Is there just not a trial of Vectorworks Spotlight around? It looks more powerful than WYSIWYG in the pictures, on the design side at least, but, I'm not buying it without a trial. For that matter, what's Vectorworks run? They don't seem to have prices either. 

Has anyone here used both? Thoughts?

I am looking at an ETC Express desk, which would make WYSIWYG a lot more useful.

Thanks.


----------



## SteveB (Mar 26, 2004)

>Is there just not a trial of Vectorworks Spotlight around? It looks more powerful than WYSIWYG in the pictures, on the design side at least, but, I'm not buying it without a trial. For that matter, what's Vectorworks run? They don't seem to have prices either. <

I don't think they have a demo version. VW with Spotlight runs $1295 US, but that's list on the VW website, it's cheaper through authorized dealers and MUCH cheaper if used in an educational enviroment.
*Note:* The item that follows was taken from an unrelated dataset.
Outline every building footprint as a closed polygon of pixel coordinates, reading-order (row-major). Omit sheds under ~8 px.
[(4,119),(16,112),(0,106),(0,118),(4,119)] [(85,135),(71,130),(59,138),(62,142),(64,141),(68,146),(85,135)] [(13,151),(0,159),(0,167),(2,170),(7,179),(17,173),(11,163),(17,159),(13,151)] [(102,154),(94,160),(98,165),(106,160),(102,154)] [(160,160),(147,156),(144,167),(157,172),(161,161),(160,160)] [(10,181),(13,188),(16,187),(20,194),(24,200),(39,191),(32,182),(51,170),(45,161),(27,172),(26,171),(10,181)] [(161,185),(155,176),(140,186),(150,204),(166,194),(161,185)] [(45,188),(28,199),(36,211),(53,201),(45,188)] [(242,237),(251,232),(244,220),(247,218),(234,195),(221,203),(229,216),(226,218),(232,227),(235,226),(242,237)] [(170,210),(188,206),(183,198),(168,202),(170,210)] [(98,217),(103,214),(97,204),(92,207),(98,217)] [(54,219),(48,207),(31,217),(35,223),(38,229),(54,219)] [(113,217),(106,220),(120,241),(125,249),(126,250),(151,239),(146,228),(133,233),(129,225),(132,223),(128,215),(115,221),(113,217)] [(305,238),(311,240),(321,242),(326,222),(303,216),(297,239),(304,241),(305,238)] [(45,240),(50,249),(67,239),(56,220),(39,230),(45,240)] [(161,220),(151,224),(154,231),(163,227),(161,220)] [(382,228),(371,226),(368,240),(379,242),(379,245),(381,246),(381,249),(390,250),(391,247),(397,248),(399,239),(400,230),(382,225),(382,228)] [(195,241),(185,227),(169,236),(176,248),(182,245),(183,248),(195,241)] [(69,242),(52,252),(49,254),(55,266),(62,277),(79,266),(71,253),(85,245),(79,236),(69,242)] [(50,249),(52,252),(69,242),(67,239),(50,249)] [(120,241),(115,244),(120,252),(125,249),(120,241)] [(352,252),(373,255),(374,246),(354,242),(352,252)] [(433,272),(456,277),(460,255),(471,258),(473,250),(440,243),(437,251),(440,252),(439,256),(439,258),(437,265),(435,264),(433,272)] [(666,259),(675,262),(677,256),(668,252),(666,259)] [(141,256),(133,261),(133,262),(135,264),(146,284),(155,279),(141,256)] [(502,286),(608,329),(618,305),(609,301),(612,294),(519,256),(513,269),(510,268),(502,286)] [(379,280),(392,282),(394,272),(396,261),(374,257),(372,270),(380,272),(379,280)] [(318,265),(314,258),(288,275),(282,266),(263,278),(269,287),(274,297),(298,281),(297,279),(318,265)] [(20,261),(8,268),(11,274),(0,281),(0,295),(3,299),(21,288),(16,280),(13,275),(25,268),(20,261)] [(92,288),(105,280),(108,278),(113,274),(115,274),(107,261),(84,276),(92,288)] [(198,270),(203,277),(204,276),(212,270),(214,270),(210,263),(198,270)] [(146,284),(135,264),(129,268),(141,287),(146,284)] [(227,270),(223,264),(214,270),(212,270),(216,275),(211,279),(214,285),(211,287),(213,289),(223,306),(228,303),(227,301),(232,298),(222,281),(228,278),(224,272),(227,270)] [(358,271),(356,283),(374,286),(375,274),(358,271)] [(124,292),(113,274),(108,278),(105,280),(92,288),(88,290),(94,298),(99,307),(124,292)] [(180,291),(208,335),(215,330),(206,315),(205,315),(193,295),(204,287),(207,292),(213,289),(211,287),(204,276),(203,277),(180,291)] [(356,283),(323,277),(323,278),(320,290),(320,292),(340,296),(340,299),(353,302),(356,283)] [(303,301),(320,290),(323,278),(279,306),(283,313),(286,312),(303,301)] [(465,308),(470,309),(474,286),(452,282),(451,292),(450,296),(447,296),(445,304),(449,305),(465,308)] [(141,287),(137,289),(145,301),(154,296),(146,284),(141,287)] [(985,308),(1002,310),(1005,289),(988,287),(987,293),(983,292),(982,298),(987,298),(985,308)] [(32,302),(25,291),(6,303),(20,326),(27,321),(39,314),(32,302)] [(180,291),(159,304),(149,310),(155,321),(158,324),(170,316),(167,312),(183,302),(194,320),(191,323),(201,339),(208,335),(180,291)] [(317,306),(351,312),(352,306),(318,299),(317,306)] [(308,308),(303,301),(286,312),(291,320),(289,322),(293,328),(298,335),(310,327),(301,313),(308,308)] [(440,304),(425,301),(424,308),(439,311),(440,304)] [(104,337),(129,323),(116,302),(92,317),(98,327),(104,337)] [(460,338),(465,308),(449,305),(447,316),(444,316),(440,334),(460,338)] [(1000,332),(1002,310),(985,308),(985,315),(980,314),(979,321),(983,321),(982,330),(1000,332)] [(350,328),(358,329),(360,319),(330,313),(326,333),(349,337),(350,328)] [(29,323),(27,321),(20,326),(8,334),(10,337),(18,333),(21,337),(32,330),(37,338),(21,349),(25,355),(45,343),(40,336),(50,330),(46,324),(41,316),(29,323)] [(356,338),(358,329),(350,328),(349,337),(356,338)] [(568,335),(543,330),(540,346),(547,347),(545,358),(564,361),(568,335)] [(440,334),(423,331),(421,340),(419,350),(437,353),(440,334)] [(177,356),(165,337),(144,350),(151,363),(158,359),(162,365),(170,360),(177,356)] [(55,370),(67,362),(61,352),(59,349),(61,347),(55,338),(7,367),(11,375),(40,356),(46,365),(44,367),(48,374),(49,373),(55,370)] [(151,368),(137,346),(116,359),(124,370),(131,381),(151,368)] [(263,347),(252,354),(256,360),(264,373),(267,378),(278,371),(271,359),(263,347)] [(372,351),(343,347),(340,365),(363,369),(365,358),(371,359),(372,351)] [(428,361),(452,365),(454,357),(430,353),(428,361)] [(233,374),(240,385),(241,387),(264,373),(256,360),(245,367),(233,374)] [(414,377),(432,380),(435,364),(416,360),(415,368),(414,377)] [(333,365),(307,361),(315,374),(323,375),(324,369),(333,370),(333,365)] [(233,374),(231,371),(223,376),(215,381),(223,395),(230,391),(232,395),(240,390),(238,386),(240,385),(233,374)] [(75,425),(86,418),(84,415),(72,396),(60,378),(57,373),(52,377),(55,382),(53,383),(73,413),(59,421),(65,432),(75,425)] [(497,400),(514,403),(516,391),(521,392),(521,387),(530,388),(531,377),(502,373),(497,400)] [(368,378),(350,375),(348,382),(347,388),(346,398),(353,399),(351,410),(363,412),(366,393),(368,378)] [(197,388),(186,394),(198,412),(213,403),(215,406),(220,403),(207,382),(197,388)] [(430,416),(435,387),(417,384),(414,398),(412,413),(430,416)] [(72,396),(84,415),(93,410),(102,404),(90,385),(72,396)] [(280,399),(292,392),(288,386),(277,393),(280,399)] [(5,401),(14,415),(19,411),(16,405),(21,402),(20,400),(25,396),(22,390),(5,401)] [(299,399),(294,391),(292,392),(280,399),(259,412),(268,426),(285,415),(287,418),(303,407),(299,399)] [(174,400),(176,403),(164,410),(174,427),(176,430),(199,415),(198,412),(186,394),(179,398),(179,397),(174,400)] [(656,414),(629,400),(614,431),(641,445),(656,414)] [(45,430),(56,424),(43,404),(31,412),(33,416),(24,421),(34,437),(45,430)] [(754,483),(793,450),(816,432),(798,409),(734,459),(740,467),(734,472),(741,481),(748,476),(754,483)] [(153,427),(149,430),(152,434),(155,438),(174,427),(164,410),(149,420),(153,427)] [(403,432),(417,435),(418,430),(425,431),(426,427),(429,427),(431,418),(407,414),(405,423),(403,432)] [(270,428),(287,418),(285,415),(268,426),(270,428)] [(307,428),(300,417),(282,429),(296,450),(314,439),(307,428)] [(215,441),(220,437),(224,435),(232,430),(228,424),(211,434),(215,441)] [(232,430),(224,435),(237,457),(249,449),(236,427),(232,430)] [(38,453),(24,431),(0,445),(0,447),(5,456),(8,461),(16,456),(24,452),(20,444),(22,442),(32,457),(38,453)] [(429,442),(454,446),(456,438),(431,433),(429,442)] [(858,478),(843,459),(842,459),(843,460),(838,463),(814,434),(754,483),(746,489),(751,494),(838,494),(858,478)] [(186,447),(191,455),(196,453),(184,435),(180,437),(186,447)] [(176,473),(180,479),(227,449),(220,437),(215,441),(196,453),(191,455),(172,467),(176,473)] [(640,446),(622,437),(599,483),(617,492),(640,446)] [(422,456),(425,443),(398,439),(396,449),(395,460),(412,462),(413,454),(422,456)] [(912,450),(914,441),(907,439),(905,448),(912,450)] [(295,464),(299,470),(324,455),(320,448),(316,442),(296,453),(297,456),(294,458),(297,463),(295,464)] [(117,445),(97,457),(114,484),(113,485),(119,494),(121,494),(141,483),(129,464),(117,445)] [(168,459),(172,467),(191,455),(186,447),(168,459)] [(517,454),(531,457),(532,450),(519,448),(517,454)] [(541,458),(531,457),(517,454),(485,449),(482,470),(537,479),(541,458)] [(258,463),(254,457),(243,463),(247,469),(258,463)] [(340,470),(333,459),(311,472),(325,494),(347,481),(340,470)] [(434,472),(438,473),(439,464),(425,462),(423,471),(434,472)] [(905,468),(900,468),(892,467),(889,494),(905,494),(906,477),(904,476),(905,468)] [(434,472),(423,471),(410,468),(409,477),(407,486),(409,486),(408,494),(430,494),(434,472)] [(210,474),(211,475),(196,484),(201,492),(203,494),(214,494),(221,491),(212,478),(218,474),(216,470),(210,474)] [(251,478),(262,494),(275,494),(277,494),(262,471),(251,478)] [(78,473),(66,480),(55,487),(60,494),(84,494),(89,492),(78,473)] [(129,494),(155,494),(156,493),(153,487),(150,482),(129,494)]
>Has anyone here used both? Thoughts? 

There's been a few posts from folks who use both, but in general, the consensus seems to be that VW is a better CAD program, in that it has better CAD features, including the ability to be used for purposes other then basic light plot drawings. I use mine a good bit for generic draftings of lighting system renovations. Our Production Manager does stage event layouts, etc... 

WYSIWYG is geared mostly to lighting, with fewer CAD features and uses, but much better visualization capabliities. 

>I am looking at an ETC Express desk, which would make WYSIWYG a lot more useful. 

WYSIWYG is of no real use to you as any kind of link to the Express, unless you upgrade the Express to an Emphasis system. There have been other posts on the lighting forums about Emphasis.

The ETC website - etcconnect.com, as well as the Vectorworks website - http://www.nemetschek.net/ have good information concerning prices (on VW) and features of both.

Steve B.


----------



## bdesmond (Mar 26, 2004)

Thanks Steve. I'm eventually thinking about upgrading the Emphasis in the long run, though buying the express board intiially. 

The perk I have with WYSIWYG right now is that the rendering gig is in the box, Vectorworks wants another chunk of cash for Renderworks. 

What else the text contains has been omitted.